Saturday, September 05, 2009

Horrid Paper...

This week’s blog is being written in Spokane Washington. I decided on a random whim yesterday, with nothing else to do, to make the exciting ten hour drive to visit a friend I have not seen in awhile. Leaving at four in the afternoon got me here at two in the morning. It was a wonderfully therapeutic drive, beautiful mountains and scenery. And now I can not wait to get out and have some fun Washington adventures!

Anyways back to the topic…

Last spring semester when I was working as an appointment math tutor I had a tutee come to me with a problem. He had taken a paper he had written to the writing center as was part of the assignment. The tutor who helped him was not very graceful in letting him not that his paper was a piece of garbage. She told him it was horrid and that he needed to not only rewrite the whole thing, but to also come up with a new topic. His paper was very anti-religion and anti-government. The topic offended the tutor and she let him know that. She refused to help him with it because of the topic and bad construction. Needless to say my tutee was pretty furious with the writing center.

This is definitely an example of what not to do.

After he told me this I read his paper. It was a horrid piece of garbage honestly. I did not tell him this though. The topic greatly offended me. The paper had every imaginable problem. It had no thesis, ranting about this and that. The main problem was it was extremely choppy. He bounced around ideas like a beach ball at a Nickelback concert. I tried to point out some positives in his paper, although I can not remember what they were. I then got over the irritation the topic caused me and tried to help him as much as I could with grammar, syntax, and organization. I gave him some pointers on how to better construct the paper. I did not give him false hope that the paper was good, I told him it needed work, but that he was going to be able to fix it. He left in a lot better mood, inspired to fix his paper, but with no intent to ever step foot in the writing center again.
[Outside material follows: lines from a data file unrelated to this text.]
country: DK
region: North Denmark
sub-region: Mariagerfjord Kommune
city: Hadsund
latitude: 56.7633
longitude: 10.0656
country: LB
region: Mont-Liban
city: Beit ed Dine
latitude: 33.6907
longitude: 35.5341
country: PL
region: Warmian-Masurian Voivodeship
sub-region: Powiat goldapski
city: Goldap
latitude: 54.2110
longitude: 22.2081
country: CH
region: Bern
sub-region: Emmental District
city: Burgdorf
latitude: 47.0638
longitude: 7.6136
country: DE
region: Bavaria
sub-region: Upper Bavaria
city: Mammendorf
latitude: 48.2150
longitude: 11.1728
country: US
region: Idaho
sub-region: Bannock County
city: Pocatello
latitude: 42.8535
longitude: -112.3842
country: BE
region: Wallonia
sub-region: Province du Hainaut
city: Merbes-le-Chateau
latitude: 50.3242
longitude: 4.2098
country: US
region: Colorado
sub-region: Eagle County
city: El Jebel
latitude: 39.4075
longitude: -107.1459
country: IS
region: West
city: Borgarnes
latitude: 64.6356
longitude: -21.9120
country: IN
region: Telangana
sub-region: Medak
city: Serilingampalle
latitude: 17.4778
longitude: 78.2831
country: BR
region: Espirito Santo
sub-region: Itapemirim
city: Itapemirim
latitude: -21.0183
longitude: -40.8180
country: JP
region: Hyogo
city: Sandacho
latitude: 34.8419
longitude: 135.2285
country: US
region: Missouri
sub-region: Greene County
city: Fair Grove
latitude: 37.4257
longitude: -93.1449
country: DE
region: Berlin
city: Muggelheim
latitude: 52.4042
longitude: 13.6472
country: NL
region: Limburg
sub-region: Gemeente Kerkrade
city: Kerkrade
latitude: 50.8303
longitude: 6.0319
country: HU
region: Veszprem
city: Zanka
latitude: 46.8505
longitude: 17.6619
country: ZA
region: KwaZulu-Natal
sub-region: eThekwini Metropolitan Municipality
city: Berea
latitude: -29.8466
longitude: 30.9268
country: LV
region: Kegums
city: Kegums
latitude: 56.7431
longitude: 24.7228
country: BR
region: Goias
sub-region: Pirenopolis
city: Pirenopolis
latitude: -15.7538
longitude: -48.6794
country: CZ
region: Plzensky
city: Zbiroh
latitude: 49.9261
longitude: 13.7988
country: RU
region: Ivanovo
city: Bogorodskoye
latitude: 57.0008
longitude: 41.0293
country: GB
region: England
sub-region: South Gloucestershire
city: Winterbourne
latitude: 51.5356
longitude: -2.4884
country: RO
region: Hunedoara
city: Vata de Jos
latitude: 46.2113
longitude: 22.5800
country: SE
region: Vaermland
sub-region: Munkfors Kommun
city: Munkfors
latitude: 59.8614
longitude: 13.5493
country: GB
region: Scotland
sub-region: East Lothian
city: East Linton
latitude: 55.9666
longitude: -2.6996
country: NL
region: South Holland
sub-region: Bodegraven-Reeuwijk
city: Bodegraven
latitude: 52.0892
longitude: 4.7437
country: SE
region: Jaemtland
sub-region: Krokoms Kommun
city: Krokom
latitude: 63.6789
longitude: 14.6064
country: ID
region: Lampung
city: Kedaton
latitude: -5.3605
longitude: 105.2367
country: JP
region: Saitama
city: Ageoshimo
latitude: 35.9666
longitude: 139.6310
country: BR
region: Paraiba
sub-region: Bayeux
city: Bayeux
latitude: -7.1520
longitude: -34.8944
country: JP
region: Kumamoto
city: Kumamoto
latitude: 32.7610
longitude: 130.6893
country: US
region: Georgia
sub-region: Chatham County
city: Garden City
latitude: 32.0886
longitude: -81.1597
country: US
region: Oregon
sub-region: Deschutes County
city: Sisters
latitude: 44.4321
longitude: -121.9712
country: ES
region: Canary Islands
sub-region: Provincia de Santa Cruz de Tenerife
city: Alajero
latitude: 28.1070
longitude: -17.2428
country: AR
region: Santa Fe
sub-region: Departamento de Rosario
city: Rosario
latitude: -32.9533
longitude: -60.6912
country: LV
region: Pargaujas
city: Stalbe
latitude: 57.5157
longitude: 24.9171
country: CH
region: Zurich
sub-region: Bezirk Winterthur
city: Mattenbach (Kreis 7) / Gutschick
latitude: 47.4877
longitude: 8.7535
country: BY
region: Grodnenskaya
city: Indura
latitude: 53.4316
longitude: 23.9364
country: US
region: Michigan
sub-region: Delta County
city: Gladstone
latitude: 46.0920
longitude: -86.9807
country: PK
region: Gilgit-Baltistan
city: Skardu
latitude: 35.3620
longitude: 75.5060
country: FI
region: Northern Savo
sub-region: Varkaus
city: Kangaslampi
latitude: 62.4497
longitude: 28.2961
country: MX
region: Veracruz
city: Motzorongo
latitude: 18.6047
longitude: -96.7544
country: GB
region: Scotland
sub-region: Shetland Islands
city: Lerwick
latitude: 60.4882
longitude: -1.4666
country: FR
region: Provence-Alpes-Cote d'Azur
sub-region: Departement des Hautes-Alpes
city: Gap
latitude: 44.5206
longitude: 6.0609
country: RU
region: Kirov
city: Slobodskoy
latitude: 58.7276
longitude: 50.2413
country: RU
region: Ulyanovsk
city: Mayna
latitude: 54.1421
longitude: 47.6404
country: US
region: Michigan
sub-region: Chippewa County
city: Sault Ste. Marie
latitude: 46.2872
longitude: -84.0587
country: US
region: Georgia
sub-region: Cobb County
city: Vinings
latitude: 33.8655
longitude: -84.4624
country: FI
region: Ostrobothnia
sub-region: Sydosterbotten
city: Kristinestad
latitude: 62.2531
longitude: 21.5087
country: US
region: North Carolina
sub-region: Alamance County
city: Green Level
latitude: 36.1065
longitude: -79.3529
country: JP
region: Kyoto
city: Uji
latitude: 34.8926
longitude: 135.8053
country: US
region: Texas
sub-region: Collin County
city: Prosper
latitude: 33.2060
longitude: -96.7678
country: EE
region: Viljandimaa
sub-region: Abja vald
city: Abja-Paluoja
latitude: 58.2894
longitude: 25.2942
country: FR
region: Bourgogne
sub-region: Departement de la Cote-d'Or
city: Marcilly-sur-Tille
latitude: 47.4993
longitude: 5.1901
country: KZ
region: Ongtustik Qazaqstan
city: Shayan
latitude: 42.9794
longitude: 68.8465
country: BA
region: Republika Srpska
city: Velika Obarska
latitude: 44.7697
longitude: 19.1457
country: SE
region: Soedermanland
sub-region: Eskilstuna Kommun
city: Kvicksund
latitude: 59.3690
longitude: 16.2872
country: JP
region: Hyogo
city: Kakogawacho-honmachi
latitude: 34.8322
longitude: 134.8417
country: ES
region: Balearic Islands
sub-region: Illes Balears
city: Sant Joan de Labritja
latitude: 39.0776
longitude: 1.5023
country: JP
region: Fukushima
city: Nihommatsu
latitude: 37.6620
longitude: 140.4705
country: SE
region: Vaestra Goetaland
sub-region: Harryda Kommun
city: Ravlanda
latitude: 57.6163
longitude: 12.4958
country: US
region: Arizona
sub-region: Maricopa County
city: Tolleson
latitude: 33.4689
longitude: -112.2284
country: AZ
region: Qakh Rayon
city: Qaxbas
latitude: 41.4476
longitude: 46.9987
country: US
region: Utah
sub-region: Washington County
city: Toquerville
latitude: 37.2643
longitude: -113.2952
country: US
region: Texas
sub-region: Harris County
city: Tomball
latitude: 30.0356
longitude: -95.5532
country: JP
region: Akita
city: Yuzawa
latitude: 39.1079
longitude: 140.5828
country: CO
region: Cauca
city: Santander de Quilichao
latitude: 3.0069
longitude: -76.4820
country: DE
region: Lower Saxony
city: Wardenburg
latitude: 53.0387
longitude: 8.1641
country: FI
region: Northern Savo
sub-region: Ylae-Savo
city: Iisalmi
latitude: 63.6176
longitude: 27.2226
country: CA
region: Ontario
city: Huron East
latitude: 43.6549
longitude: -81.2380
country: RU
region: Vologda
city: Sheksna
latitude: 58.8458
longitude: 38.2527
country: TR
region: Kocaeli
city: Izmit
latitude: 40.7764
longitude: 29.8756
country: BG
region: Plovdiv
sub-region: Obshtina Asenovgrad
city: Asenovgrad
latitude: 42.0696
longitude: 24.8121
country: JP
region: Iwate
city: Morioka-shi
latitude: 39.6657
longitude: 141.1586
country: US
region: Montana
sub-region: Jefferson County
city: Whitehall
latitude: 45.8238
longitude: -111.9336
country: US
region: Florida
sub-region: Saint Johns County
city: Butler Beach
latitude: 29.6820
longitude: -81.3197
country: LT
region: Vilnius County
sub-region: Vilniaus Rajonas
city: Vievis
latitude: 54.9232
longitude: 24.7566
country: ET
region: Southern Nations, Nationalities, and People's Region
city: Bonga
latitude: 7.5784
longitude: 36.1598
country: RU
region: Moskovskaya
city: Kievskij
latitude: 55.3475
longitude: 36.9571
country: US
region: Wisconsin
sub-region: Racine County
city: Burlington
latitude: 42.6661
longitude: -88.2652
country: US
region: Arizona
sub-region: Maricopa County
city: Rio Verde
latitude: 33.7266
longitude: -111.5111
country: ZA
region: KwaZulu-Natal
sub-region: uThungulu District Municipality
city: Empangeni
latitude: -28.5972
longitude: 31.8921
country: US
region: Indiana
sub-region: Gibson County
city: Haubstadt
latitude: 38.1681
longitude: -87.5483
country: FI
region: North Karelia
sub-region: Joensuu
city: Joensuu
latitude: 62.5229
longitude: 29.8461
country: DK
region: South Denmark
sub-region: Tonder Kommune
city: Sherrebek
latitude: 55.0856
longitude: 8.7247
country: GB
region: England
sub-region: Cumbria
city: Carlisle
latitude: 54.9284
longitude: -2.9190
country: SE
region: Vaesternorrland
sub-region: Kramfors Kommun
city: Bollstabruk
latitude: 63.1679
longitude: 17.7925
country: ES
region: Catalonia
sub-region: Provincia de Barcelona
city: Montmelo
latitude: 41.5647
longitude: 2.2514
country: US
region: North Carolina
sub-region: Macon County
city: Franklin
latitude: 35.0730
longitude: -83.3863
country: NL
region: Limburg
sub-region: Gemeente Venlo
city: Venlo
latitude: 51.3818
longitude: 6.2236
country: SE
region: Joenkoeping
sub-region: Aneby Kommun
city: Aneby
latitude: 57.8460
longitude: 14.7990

What a horrible experience for the student. It did not need to be like that. All it took from me to motivate him was a little help, a positive attitude, and letting him know he could do it. It was not hard for me to overcome the topic, while uncomfortable and totally not agreeing with him at times, they were his opinions and I saw no reason to badger him about changing his beliefs when what he came to me for was a little grammatical advice.

I will use this experience to help myself be a better tutor, using a positive attitude no matter the circumstances. Hopefully I will never cause a student to have that bad of an experience in the writing center.